Items from a dataset:
▼
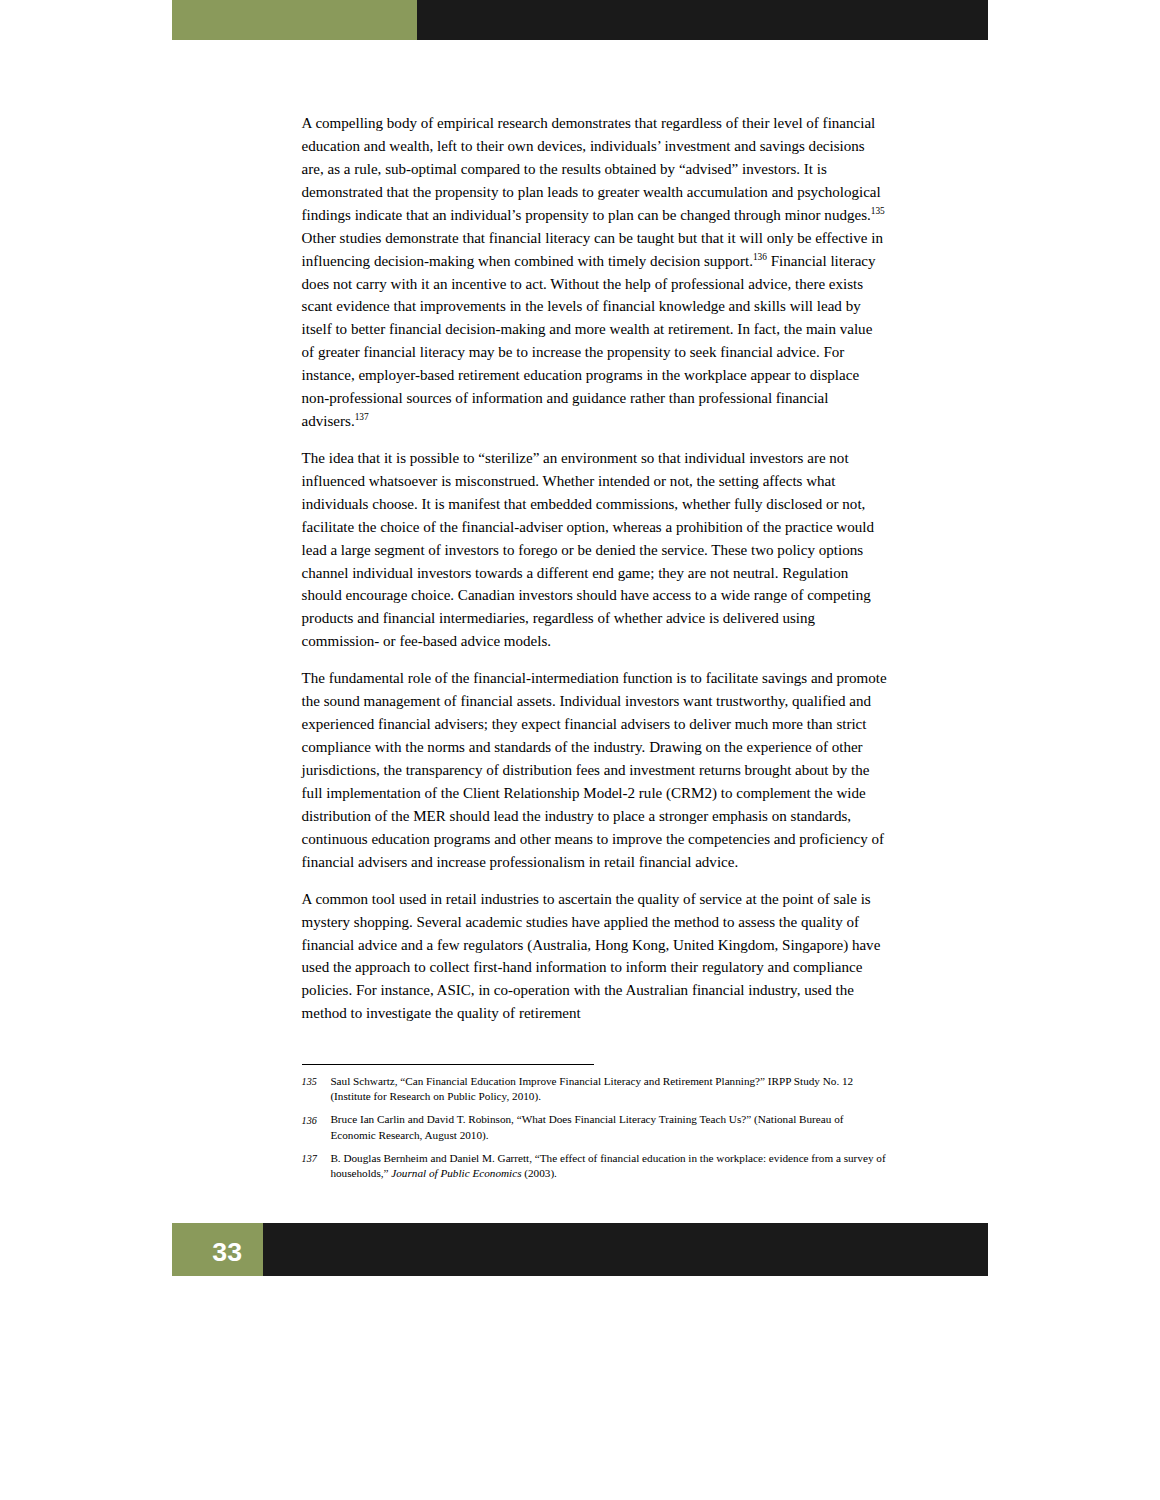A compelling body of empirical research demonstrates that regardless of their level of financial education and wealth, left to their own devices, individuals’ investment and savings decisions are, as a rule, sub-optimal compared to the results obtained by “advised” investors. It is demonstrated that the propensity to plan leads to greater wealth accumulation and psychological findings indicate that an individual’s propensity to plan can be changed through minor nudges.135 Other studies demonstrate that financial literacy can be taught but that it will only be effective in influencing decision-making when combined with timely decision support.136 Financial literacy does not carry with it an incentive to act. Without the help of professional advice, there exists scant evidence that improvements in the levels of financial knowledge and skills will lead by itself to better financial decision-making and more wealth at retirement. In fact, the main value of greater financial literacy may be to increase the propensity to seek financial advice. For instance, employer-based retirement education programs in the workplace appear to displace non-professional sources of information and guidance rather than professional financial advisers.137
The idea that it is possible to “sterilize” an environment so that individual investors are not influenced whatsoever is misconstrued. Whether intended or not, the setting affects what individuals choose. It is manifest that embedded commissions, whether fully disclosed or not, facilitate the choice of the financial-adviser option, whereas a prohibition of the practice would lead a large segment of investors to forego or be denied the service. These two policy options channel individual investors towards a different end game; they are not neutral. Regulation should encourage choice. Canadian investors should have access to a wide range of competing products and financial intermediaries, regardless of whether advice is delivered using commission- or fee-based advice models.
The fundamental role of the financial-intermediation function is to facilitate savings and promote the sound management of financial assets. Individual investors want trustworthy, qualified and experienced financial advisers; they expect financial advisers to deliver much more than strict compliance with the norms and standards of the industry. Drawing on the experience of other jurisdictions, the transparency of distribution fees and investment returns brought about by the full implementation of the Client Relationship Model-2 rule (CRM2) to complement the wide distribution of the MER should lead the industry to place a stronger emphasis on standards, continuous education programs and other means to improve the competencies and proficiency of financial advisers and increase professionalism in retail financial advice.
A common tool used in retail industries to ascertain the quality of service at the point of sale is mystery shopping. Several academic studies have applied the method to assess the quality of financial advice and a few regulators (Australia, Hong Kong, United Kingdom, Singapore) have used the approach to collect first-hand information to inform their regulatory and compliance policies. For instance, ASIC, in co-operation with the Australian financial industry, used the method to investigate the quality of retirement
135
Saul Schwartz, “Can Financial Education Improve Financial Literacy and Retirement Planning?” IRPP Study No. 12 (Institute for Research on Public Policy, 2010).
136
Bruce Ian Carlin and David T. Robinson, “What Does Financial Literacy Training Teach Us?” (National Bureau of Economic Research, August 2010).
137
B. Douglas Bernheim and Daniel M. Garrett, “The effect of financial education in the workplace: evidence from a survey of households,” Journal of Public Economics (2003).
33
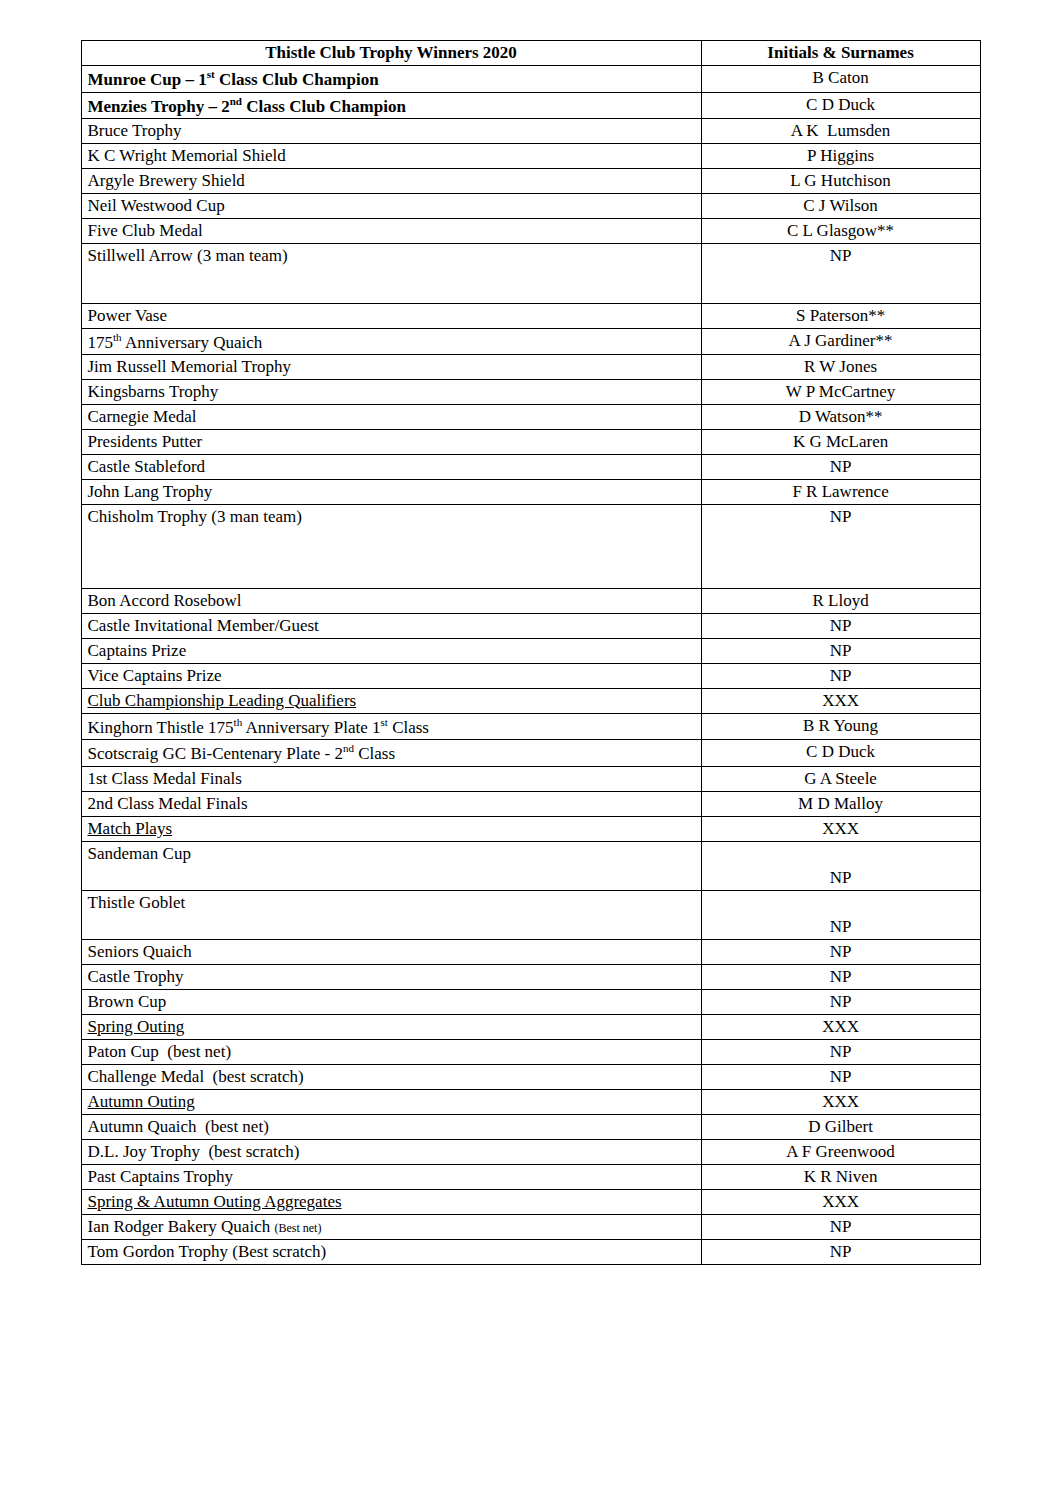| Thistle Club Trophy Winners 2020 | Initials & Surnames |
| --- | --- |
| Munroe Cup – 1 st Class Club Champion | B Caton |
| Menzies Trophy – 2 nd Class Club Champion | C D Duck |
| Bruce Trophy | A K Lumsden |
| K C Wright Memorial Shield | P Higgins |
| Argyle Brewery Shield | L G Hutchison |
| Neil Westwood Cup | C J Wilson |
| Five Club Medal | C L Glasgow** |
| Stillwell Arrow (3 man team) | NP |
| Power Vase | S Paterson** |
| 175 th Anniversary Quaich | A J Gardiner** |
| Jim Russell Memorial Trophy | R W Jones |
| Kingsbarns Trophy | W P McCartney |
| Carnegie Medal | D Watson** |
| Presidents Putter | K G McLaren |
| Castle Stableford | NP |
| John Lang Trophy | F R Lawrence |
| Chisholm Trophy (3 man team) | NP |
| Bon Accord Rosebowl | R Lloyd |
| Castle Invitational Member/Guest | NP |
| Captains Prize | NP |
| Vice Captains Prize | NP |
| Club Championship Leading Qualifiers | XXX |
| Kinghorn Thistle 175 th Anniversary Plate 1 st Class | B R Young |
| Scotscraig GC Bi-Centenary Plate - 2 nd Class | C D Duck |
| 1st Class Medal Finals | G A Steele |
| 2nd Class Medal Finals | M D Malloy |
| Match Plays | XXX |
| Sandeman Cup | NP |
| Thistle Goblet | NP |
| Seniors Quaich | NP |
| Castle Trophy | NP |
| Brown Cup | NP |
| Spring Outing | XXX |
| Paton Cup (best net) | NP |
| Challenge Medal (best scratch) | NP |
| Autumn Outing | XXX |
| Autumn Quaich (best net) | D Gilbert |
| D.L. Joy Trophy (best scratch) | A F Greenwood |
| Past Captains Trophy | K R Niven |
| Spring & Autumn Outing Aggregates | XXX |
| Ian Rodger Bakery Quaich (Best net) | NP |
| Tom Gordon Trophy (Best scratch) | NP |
▲
Action item
Which lines run from the one holding "Plays | XXX |" through the end of the data? Write them out exactly, ends included, and add nothing.

Task output
| Match Plays | XXX |
| Sandeman Cup | NP |
| Thistle Goblet | NP |
| Seniors Quaich | NP |
| Castle Trophy | NP |
| Brown Cup | NP |
| Spring Outing | XXX |
| Paton Cup (best net) | NP |
| Challenge Medal (best scratch) | NP |
| Autumn Outing | XXX |
| Autumn Quaich (best net) | D Gilbert |
| D.L. Joy Trophy (best scratch) | A F Greenwood |
| Past Captains Trophy | K R Niven |
| Spring & Autumn Outing Aggregates | XXX |
| Ian Rodger Bakery Quaich (Best net) | NP |
| Tom Gordon Trophy (Best scratch) | NP |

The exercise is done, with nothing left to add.